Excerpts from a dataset
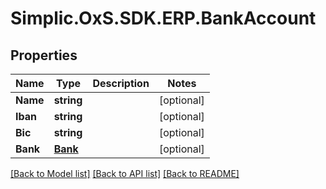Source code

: # Simplic.OxS.SDK.ERP.BankAccount

## Properties

Name | Type | Description | Notes
------------ | ------------- | ------------- | -------------
**Name** | **string** |  | [optional] 
**Iban** | **string** |  | [optional] 
**Bic** | **string** |  | [optional] 
**Bank** | [**Bank**](Bank.md) |  | [optional] 

[[Back to Model list]](../README.md#documentation-for-models) [[Back to API list]](../README.md#documentation-for-api-endpoints) [[Back to README]](../README.md)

Request: Copy out every line above that contains the string "optional".

Task answer:
**Name** | **string** |  | [optional] 
**Iban** | **string** |  | [optional] 
**Bic** | **string** |  | [optional] 
**Bank** | [**Bank**](Bank.md) |  | [optional] 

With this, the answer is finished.